#### PROBLEM REQUIREMENTS
Output every line of the material below as a numbered list, omitting any blank lines.

Saved entries:

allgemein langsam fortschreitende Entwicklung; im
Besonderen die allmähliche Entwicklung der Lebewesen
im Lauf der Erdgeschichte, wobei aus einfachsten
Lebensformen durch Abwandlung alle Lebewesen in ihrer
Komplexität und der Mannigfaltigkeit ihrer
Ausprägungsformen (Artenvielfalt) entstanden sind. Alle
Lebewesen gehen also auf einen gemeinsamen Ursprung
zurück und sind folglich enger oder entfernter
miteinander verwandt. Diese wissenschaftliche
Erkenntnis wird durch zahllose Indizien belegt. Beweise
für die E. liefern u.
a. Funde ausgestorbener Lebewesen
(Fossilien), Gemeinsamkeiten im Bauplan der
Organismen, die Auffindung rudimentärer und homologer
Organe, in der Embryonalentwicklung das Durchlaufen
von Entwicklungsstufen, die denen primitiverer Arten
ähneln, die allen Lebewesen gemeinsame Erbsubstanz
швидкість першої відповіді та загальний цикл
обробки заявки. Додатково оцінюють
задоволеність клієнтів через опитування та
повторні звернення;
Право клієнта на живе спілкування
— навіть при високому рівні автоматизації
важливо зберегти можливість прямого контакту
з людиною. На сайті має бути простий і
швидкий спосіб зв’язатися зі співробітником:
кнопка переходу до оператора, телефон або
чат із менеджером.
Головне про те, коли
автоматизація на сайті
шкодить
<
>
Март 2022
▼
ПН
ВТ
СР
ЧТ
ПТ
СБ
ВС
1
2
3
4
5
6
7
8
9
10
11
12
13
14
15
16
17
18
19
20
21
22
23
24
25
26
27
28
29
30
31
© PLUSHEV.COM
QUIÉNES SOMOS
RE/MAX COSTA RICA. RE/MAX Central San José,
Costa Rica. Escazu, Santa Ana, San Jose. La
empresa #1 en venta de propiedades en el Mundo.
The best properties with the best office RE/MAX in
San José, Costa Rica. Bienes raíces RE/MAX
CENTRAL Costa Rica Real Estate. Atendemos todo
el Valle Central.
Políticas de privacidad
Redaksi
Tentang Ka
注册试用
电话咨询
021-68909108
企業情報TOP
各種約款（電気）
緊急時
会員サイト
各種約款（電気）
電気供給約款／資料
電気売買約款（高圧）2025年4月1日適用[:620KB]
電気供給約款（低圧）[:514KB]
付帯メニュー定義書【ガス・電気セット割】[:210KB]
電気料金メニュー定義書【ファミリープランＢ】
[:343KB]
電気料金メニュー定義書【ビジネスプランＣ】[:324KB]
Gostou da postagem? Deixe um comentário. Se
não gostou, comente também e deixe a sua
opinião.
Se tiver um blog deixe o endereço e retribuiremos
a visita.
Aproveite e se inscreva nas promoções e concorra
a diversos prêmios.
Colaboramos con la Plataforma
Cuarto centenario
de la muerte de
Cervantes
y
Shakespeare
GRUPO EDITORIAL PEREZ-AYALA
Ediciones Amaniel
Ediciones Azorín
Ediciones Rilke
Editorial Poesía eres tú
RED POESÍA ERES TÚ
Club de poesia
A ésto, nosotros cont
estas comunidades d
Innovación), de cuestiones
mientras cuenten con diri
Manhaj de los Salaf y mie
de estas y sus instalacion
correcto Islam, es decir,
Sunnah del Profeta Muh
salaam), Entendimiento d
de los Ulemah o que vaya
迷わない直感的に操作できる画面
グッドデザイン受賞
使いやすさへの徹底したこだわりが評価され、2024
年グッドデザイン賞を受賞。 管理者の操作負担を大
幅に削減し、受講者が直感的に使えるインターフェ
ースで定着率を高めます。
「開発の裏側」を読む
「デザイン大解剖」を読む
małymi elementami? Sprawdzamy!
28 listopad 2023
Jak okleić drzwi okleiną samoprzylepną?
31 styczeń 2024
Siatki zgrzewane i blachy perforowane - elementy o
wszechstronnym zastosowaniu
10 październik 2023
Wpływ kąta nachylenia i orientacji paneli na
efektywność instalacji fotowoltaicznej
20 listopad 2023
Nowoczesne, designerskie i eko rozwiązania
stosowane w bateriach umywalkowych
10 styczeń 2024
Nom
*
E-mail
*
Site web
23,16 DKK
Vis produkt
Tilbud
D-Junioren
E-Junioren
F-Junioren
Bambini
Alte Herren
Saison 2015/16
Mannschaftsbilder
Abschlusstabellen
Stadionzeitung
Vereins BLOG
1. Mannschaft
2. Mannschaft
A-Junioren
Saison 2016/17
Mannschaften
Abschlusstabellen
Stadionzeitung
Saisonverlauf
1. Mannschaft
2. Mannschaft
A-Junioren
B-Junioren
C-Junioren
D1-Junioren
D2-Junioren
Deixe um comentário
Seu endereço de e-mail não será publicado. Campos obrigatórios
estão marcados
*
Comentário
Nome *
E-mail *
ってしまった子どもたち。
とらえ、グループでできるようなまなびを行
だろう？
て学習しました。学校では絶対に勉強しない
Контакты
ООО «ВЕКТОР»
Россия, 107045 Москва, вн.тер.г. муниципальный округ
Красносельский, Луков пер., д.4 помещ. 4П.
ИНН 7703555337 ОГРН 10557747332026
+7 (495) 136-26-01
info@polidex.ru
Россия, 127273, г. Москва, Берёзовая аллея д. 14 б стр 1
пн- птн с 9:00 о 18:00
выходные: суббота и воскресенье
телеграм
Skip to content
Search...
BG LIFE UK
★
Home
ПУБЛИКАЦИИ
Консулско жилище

#### RESULT OF THE TASK
1. allgemein langsam fortschreitende Entwicklung; im
2. Besonderen die allmähliche Entwicklung der Lebewesen
3. im Lauf der Erdgeschichte, wobei aus einfachsten
4. Lebensformen durch Abwandlung alle Lebewesen in ihrer
5. Komplexität und der Mannigfaltigkeit ihrer
6. Ausprägungsformen (Artenvielfalt) entstanden sind. Alle
7. Lebewesen gehen also auf einen gemeinsamen Ursprung
8. zurück und sind folglich enger oder entfernter
9. miteinander verwandt. Diese wissenschaftliche
10. Erkenntnis wird durch zahllose Indizien belegt. Beweise
11. für die E. liefern u.
12. a. Funde ausgestorbener Lebewesen
13. (Fossilien), Gemeinsamkeiten im Bauplan der
14. Organismen, die Auffindung rudimentärer und homologer
15. Organe, in der Embryonalentwicklung das Durchlaufen
16. von Entwicklungsstufen, die denen primitiverer Arten
17. ähneln, die allen Lebewesen gemeinsame Erbsubstanz
18. швидкість першої відповіді та загальний цикл
19. обробки заявки. Додатково оцінюють
20. задоволеність клієнтів через опитування та
21. повторні звернення;
22. Право клієнта на живе спілкування
23. — навіть при високому рівні автоматизації
24. важливо зберегти можливість прямого контакту
25. з людиною. На сайті має бути простий і
26. швидкий спосіб зв’язатися зі співробітником:
27. кнопка переходу до оператора, телефон або
28. чат із менеджером.
29. Головне про те, коли
30. автоматизація на сайті
31. шкодить
32. <
33. >
34. Март 2022
35. ▼
36. ПН
37. ВТ
38. СР
39. ЧТ
40. ПТ
41. СБ
42. ВС
43. 1
44. 2
45. 3
46. 4
47. 5
48. 6
49. 7
50. 8
51. 9
52. 10
53. 11
54. 12
55. 13
56. 14
57. 15
58. 16
59. 17
60. 18
61. 19
62. 20
63. 21
64. 22
65. 23
66. 24
67. 25
68. 26
69. 27
70. 28
71. 29
72. 30
73. 31
74. © PLUSHEV.COM
75. QUIÉNES SOMOS
76. RE/MAX COSTA RICA. RE/MAX Central San José,
77. Costa Rica. Escazu, Santa Ana, San Jose. La
78. empresa #1 en venta de propiedades en el Mundo.
79. The best properties with the best office RE/MAX in
80. San José, Costa Rica. Bienes raíces RE/MAX
81. CENTRAL Costa Rica Real Estate. Atendemos todo
82. el Valle Central.
83. Políticas de privacidad
84. Redaksi
85. Tentang Ka
86. 注册试用
87. 电话咨询
88. 021-68909108
89. 企業情報TOP
90. 各種約款（電気）
91. 緊急時
92. 会員サイト
93. 各種約款（電気）
94. 電気供給約款／資料
95. 電気売買約款（高圧）2025年4月1日適用[:620KB]
96. 電気供給約款（低圧）[:514KB]
97. 付帯メニュー定義書【ガス・電気セット割】[:210KB]
98. 電気料金メニュー定義書【ファミリープランＢ】
99. [:343KB]
100. 電気料金メニュー定義書【ビジネスプランＣ】[:324KB]
101. Gostou da postagem? Deixe um comentário. Se
102. não gostou, comente também e deixe a sua
103. opinião.
104. Se tiver um blog deixe o endereço e retribuiremos
105. a visita.
106. Aproveite e se inscreva nas promoções e concorra
107. a diversos prêmios.
108. Colaboramos con la Plataforma
109. Cuarto centenario
110. de la muerte de
111. Cervantes
112. y
113. Shakespeare
114. GRUPO EDITORIAL PEREZ-AYALA
115. Ediciones Amaniel
116. Ediciones Azorín
117. Ediciones Rilke
118. Editorial Poesía eres tú
119. RED POESÍA ERES TÚ
120. Club de poesia
121. A ésto, nosotros cont
122. estas comunidades d
123. Innovación), de cuestiones
124. mientras cuenten con diri
125. Manhaj de los Salaf y mie
126. de estas y sus instalacion
127. correcto Islam, es decir,
128. Sunnah del Profeta Muh
129. salaam), Entendimiento d
130. de los Ulemah o que vaya
131. 迷わない直感的に操作できる画面
132. グッドデザイン受賞
133. 使いやすさへの徹底したこだわりが評価され、2024
134. 年グッドデザイン賞を受賞。 管理者の操作負担を大
135. 幅に削減し、受講者が直感的に使えるインターフェ
136. ースで定着率を高めます。
137. 「開発の裏側」を読む
138. 「デザイン大解剖」を読む
139. małymi elementami? Sprawdzamy!
140. 28 listopad 2023
141. Jak okleić drzwi okleiną samoprzylepną?
142. 31 styczeń 2024
143. Siatki zgrzewane i blachy perforowane - elementy o
144. wszechstronnym zastosowaniu
145. 10 październik 2023
146. Wpływ kąta nachylenia i orientacji paneli na
147. efektywność instalacji fotowoltaicznej
148. 20 listopad 2023
149. Nowoczesne, designerskie i eko rozwiązania
150. stosowane w bateriach umywalkowych
151. 10 styczeń 2024
152. Nom
153. *
154. E-mail
155. *
156. Site web
157. 23,16 DKK
158. Vis produkt
159. Tilbud
160. D-Junioren
161. E-Junioren
162. F-Junioren
163. Bambini
164. Alte Herren
165. Saison 2015/16
166. Mannschaftsbilder
167. Abschlusstabellen
168. Stadionzeitung
169. Vereins BLOG
170. 1. Mannschaft
171. 2. Mannschaft
172. A-Junioren
173. Saison 2016/17
174. Mannschaften
175. Abschlusstabellen
176. Stadionzeitung
177. Saisonverlauf
178. 1. Mannschaft
179. 2. Mannschaft
180. A-Junioren
181. B-Junioren
182. C-Junioren
183. D1-Junioren
184. D2-Junioren
185. Deixe um comentário
186. Seu endereço de e-mail não será publicado. Campos obrigatórios
187. estão marcados
188. *
189. Comentário
190. Nome *
191. E-mail *
192. ってしまった子どもたち。
193. とらえ、グループでできるようなまなびを行
194. だろう？
195. て学習しました。学校では絶対に勉強しない
196. Контакты
197. ООО «ВЕКТОР»
198. Россия, 107045 Москва, вн.тер.г. муниципальный округ
199. Красносельский, Луков пер., д.4 помещ. 4П.
200. ИНН 7703555337 ОГРН 10557747332026
201. +7 (495) 136-26-01
202. info@polidex.ru
203. Россия, 127273, г. Москва, Берёзовая аллея д. 14 б стр 1
204. пн- птн с 9:00 о 18:00
205. выходные: суббота и воскресенье
206. телеграм
207. Skip to content
208. Search...
209. BG LIFE UK
210. ★
211. Home
212. ПУБЛИКАЦИИ
213. Консулско жилище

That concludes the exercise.